Feb 13, 2018

2018, Feb 9-13

I really don't remember much of this weekend.  Trina left, Dana left, Mom hung around for a few extra days, and I just went through the motions, I think.  I honestly don't remember. 

Tonight, though, is the first night back home since Charlie passed.   We got up this morning and I took them to Mama's restaurant in Gonzales, where Charlie would take me sometimes when he had an inspection down that way.  While we were there, the funeral services called and told me that Charlie's cremains were ready to be picked up.  She said they were in St. Amant but they would transport them to Walker and I could pick them up there later this week if I chose. 

At first, I considered going to get him so we could return home as a family, the way we left, though a little different.  Then, I decided that I was mad at him, and that he could sit and stew a few days until I came back this way again.  He's not going anywhere.

The girls and I came home and unloaded some boxes of his books and photos.  I cried a little.  Then we left to take the girls to a grief counselor session.  They seem to be doing fine for now but I just wanted to get them in there for an "emotional well check". Seems like I'm the one who needs the counseling.

I'm so tired.  I'm having frequent dizzy spells.  Usually just while watching TV or playing piano.  I haven't noticed it when I'm driving.  I have an appointment to see my GP on the 21st but I'm wondering if I should wait that long.  It's likely just lack of sleep.  I've been sleeping only in 3 - 4 hour spurts. 
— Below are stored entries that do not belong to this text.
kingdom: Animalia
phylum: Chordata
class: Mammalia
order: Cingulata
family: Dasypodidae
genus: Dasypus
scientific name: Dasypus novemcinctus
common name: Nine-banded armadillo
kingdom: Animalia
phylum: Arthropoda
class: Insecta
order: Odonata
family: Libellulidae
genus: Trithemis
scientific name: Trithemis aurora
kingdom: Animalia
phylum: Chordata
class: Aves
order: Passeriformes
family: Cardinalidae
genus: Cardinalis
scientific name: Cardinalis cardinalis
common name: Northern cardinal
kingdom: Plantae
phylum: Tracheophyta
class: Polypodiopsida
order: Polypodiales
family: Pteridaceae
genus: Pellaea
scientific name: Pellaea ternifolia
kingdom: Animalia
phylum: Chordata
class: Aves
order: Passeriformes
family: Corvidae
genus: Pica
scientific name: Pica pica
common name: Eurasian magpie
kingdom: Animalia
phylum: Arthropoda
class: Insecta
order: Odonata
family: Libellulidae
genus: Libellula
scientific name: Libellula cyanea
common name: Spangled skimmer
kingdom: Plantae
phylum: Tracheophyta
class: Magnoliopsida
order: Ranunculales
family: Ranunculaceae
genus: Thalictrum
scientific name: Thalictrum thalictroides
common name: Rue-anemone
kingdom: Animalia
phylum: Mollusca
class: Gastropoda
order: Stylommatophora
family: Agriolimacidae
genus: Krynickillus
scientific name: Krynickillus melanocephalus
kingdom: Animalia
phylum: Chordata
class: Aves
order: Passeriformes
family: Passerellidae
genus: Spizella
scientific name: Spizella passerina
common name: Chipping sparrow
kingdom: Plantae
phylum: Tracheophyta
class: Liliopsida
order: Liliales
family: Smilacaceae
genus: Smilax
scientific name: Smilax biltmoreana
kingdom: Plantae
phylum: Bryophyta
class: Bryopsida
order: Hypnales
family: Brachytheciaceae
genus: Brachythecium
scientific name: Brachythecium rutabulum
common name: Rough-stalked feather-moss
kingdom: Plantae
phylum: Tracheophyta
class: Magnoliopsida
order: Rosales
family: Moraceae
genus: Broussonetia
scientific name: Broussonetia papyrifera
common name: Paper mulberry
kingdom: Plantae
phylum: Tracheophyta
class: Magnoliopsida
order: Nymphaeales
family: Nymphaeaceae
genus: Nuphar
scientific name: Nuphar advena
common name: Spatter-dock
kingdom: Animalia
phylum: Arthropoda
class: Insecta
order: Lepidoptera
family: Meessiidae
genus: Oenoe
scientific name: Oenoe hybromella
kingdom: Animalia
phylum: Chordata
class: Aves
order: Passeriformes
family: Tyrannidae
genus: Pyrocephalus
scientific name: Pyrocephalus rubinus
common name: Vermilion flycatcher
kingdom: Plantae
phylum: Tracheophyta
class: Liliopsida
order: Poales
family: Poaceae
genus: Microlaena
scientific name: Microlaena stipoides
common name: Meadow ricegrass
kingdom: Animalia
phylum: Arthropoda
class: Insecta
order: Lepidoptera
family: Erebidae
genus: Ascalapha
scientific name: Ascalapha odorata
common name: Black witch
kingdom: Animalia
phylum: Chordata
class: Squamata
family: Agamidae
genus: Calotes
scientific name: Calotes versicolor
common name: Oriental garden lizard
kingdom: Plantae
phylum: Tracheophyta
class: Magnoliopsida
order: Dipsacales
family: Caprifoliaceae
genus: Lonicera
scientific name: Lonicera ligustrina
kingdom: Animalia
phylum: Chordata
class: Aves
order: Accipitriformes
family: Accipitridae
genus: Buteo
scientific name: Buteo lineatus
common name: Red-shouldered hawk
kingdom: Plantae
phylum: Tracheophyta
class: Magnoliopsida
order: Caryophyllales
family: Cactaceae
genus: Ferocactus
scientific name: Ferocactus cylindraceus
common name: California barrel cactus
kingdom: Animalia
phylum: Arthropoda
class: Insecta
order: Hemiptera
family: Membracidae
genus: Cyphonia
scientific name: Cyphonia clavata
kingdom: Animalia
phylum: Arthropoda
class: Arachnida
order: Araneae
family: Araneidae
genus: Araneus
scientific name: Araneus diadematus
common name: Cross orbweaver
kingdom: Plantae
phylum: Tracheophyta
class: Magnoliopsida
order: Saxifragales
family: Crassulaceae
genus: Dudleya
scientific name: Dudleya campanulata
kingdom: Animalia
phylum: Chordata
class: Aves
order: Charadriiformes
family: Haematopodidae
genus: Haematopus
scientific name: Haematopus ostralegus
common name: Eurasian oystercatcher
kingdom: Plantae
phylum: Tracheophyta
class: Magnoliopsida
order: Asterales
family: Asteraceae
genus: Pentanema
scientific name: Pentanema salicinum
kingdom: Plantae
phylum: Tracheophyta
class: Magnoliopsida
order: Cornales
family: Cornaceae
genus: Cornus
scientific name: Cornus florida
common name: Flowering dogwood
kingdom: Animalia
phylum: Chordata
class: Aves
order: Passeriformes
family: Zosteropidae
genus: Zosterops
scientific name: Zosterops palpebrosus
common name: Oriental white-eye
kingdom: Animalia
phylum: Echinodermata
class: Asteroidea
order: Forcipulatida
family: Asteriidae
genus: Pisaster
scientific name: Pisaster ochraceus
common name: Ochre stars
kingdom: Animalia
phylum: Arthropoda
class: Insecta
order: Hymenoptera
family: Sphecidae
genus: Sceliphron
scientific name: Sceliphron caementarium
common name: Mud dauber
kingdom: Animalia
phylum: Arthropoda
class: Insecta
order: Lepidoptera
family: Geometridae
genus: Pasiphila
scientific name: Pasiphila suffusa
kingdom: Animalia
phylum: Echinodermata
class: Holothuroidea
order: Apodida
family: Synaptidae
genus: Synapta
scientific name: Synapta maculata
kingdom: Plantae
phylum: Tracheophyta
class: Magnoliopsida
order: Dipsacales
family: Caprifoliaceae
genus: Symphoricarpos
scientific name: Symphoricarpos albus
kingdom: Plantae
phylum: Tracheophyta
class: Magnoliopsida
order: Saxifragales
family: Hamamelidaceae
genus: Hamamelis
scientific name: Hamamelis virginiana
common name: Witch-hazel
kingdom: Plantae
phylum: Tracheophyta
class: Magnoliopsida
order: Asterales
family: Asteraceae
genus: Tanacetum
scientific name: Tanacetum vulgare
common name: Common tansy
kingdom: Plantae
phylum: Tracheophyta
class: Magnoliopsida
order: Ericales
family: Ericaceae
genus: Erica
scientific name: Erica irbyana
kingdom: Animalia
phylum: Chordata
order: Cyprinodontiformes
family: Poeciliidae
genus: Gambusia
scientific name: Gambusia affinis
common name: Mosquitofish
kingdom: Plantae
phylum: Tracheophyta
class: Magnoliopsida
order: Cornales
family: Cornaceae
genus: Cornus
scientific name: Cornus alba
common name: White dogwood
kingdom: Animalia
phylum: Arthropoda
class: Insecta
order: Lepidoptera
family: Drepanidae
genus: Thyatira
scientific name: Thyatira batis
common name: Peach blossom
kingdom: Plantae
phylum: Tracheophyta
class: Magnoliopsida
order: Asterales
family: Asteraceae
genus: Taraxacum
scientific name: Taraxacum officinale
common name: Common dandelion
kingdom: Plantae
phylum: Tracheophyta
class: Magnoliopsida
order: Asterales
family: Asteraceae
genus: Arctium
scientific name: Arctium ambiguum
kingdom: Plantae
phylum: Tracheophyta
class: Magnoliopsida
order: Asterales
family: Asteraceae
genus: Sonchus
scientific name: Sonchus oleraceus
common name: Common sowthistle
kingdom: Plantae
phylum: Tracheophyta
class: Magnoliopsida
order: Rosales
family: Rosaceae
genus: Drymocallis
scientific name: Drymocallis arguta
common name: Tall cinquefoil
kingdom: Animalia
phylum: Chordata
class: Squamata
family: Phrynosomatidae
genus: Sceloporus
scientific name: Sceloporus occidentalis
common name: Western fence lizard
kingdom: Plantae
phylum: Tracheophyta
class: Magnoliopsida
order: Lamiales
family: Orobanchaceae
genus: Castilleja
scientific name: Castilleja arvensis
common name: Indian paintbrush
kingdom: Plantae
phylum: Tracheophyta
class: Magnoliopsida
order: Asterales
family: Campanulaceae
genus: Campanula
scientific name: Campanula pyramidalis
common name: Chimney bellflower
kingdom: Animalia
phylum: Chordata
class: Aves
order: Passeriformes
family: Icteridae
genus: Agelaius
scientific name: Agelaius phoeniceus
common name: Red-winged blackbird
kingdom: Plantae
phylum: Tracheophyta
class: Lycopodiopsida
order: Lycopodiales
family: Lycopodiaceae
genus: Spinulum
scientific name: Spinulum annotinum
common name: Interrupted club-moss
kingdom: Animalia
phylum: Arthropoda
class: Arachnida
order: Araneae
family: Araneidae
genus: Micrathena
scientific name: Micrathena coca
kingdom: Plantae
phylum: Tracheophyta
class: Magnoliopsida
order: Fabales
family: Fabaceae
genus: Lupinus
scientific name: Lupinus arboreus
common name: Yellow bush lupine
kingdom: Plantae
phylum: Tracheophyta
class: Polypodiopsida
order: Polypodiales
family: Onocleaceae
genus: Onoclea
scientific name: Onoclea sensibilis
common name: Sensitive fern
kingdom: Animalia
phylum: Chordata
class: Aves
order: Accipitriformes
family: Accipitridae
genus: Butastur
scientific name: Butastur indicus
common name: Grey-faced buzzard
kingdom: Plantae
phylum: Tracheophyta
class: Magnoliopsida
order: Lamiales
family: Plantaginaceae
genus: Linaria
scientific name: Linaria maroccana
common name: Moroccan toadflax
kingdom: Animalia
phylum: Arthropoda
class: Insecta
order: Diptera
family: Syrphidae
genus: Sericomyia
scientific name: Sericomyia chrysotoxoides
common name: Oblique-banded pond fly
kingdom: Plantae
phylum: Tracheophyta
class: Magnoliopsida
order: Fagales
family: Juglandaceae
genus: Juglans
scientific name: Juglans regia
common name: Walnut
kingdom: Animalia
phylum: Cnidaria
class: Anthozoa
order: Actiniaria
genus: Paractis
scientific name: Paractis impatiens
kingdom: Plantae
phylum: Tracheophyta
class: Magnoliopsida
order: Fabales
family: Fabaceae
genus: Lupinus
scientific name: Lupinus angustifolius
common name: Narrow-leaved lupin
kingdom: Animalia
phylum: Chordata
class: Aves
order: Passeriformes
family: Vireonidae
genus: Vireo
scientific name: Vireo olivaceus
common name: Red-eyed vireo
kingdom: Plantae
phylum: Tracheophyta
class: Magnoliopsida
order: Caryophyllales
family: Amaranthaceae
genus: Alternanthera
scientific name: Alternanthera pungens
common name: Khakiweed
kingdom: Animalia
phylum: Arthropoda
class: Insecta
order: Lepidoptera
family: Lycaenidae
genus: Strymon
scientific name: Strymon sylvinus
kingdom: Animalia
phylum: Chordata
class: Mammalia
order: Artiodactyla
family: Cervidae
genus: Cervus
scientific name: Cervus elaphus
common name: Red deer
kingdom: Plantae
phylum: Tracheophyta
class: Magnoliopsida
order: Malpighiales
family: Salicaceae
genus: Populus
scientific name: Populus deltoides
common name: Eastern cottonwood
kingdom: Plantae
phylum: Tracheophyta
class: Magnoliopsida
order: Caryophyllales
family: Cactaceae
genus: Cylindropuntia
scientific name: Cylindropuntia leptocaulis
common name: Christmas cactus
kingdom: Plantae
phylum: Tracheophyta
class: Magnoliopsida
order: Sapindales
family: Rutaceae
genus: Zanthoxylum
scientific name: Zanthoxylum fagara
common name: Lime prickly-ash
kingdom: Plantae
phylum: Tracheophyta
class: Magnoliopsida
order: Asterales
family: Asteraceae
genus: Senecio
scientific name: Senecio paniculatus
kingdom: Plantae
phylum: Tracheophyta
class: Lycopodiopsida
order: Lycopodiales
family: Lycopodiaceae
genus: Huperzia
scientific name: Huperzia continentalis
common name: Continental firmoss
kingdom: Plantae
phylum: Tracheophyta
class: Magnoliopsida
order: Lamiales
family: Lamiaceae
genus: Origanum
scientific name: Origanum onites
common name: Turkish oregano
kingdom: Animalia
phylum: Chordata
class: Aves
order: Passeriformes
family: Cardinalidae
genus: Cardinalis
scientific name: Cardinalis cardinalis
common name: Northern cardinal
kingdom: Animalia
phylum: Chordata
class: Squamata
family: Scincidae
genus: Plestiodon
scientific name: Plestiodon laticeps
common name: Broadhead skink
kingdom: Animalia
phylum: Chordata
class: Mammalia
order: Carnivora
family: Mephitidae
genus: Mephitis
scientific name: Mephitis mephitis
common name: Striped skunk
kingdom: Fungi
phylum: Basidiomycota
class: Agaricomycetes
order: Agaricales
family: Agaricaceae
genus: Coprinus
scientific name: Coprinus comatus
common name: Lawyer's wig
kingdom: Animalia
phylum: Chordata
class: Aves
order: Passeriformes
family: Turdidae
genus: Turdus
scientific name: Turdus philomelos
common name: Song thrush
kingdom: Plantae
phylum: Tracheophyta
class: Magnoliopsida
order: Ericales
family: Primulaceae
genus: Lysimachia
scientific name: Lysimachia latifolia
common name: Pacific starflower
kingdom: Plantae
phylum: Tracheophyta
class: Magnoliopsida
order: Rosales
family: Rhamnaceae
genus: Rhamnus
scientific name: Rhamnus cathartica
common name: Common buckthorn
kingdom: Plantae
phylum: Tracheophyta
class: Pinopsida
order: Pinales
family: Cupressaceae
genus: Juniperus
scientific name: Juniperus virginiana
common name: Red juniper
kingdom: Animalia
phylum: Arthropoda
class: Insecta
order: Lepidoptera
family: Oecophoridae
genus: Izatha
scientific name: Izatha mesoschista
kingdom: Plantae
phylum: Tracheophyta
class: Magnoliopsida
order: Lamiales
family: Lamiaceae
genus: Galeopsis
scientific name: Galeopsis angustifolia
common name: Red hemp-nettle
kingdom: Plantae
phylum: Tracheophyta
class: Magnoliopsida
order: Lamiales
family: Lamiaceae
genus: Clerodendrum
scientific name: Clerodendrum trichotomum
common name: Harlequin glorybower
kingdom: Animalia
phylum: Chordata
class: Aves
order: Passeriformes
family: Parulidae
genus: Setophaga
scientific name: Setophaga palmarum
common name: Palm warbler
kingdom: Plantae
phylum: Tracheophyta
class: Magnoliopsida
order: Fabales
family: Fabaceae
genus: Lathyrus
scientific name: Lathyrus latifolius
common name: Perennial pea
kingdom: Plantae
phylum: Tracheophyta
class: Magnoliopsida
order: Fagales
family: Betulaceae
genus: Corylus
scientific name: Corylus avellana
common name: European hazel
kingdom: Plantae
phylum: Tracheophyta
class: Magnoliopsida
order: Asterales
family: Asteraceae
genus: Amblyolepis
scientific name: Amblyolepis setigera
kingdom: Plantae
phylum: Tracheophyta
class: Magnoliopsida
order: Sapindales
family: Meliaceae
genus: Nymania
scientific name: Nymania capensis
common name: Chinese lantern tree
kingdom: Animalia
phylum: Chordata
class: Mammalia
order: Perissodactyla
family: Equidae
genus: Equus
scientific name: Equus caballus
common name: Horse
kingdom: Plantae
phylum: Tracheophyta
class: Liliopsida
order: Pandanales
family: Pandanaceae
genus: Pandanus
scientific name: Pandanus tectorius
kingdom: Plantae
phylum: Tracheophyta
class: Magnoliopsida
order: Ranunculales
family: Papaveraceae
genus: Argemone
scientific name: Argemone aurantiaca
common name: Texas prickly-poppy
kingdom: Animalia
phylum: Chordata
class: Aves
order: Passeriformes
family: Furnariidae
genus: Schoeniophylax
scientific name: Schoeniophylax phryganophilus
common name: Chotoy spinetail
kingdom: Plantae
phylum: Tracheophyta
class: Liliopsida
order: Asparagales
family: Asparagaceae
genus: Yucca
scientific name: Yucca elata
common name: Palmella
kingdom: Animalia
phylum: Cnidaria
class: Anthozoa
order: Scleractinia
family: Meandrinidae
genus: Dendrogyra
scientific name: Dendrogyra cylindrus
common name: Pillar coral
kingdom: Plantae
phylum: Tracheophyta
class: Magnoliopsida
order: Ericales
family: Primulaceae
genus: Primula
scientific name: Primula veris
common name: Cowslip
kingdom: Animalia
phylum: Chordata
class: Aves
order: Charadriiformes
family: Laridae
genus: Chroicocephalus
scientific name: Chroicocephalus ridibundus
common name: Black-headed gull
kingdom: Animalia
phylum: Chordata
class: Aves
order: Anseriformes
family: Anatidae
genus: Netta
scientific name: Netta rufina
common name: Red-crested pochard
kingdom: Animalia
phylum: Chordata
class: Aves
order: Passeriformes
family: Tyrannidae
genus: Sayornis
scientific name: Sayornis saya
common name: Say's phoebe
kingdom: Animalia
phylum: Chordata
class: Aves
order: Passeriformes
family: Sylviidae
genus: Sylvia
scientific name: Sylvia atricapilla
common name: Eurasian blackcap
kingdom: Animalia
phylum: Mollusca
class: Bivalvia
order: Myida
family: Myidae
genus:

Tonight, I plan to sleep in my recliner.  I don't want to go to my bed knowing he's not there and will never be there again.  I want to be close to him, but I don't.  If I'm close, it hurts.  I cry and I get a headache and my chest will hurt.  I have his camo shirt hanging on the bedpost at the foot of the bed.  I grab it and inhale deeply of his smell when I go by, but it's painful too.  It makes me miss him even more.